For Infoscale 8.0.2 and 9.0 for Windows, when using Volume Replicator (VVR) the heartbeat is failing to switch from hostname or admin IP to virtual IP causing replication to be stuck in Activating state
Problem
For Infoscale 8.0.2 and 9.0 for Windows, when using Volume Replicator (VVR) the heartbeat fails to switch from hostname or admin IP to virtual IP causing replication to be stuck in Activating state.
Error Message
There are no errors seen in the GUI or logs to account for this issue. Only the replication state does not transition from Activating to Active state.
Cause
When configuring VVR secondary in an Infoscale Cluster using a virtual IP address for local and remote Rlinks, if the connection is made using the secondary's hostname, VVR has problems converting the heartbeat for replication from this hostname to the virtual IP address selected. This is seen more often when replication is not started right away during the Add Secondary wizard.
Solution
Ensure that VVR requirements are met and that all required ports are open prior to attempting the workaround below. If assistance is needed to validate the VVR requirements and ports, please open a case with Arctera Support.

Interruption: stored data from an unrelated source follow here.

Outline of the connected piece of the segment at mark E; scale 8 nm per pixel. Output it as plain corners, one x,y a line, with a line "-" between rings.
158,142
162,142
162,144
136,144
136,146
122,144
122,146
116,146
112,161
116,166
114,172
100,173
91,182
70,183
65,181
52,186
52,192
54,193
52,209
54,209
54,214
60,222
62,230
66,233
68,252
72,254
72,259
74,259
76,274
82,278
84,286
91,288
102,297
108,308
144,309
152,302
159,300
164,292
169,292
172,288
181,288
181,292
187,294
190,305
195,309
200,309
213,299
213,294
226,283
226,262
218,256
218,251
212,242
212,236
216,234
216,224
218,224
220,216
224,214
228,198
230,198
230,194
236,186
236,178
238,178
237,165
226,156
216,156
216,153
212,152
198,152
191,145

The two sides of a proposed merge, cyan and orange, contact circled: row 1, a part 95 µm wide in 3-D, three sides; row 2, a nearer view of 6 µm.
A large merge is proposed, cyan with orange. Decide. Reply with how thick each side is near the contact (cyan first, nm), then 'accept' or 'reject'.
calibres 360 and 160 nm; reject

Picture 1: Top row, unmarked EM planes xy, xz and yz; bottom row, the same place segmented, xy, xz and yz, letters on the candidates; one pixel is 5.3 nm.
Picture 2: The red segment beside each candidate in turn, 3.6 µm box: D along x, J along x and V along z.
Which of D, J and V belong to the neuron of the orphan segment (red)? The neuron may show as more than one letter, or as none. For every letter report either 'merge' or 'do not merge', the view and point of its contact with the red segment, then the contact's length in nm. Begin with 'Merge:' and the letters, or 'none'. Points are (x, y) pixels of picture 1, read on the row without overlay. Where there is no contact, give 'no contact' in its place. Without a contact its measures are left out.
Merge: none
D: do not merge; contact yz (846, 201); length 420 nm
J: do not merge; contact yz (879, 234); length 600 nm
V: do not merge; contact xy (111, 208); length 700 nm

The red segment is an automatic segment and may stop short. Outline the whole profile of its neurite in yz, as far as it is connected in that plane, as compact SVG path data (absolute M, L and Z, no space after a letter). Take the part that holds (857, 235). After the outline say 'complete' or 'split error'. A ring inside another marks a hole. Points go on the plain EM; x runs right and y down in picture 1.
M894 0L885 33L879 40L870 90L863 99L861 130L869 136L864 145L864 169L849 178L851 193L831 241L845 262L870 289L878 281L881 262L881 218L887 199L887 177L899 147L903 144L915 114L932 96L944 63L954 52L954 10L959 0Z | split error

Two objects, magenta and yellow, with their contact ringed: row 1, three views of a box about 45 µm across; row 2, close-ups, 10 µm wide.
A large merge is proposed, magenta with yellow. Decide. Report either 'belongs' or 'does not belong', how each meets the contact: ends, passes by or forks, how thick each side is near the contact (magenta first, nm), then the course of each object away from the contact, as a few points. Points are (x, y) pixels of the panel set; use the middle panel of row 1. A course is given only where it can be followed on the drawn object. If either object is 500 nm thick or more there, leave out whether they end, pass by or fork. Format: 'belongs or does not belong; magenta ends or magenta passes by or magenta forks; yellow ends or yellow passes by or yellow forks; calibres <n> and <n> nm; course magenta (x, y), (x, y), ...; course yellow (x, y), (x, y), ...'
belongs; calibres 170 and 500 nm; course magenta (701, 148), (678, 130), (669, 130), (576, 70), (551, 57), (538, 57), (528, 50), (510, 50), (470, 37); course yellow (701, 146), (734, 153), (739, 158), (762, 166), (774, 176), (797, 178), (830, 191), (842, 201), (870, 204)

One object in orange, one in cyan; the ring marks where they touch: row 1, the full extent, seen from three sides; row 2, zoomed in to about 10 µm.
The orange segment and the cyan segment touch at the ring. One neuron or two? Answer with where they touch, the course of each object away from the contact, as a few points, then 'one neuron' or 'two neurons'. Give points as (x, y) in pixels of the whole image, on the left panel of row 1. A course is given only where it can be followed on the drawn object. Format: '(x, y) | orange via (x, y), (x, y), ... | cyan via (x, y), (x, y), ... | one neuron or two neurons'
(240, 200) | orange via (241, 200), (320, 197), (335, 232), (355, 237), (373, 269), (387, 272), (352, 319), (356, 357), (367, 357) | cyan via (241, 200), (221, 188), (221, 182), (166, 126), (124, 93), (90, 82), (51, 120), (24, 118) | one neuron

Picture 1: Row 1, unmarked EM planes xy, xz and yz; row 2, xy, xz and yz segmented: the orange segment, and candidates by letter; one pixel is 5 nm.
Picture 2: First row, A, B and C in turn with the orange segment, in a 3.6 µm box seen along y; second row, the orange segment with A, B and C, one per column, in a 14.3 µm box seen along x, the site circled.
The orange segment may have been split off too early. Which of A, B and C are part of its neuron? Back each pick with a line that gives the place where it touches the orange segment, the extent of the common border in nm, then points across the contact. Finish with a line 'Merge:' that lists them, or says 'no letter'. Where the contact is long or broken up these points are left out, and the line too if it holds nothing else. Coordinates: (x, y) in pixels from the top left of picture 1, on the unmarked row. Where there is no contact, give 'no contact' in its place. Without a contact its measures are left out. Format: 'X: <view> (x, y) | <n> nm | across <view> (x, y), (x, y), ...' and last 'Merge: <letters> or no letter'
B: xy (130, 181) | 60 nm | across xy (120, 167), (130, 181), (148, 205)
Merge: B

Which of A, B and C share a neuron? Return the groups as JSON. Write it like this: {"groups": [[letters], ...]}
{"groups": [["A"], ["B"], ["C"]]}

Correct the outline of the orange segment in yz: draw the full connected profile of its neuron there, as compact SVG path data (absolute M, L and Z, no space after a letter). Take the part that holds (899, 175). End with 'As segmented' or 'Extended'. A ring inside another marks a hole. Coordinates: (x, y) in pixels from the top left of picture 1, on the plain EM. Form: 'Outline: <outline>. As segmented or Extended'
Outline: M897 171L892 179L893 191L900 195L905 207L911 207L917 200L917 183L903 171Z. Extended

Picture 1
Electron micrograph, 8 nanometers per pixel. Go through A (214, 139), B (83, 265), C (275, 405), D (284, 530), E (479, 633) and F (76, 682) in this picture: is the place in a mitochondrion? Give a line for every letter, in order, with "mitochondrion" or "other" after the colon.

For Infoscale 8.0.2, ensure that the patch Patch_8_0_20009_0_4190108 is installed on both Primary and Secondary servers (all cluster nodes at both sites.)
Note: The above patch is applicable for Infoscale 8.0.2 only. A similar patch for Infoscale 9.0 is currently not available.
Once the patch is installed, validate the configuration from vxprint -VPl and accordingly perform the suited steps.
SCENARIO #1:
If there is a single IP listed in the vxprint -VPl output for the assoc flag and that is the correct VVR IP
For example: In the below vxprint -VPl, we can see the VVR IP listed as
assoc : rvg=TEST_RVG
<====DR VVR IP
remote_host=192.168.10.216 remote_dg=EVDG
<====PR VVR IP
remote_rlink=rlk_xxx_xxxx
local_host=192.168.10.116
The same is listed when viewed from VEA->Replication Network
SOLUTION: Once the patch is applied, simply perform Stop replication followed by Start replication
SCENARIO #2:
In the below vxprint -VPl, we can see dual IP/incorrect IP in the vxprint -VPl for the assoc flag
assoc : rvg=TEST_RVG
<====DR VVR IP
remote_host=192.168.10.216 remote_dg=EVDG
<==== Additional IP reported
remote_rlink=rlk_xxx_xxxx
local_host=192.168.10.116 {10.10.30.1}
While the view in VEA->Replication Network shows below:
SOLUTION: Once the patch is applied, perform the steps below.
o Run hastop -local -force on the secondary node
o Delete only the secondary
o Re-add the secondary.
The Product Engineering team currently plans to address this issue through a future patch or hotfix in 9.0 versions of the software. Please note that our company reserves the right to withdraw any fix from the targeted release if it fails quality assurance tests. Development plans are subject to change, and any actions you take based on this information, or your reliance on it, are at your own risk.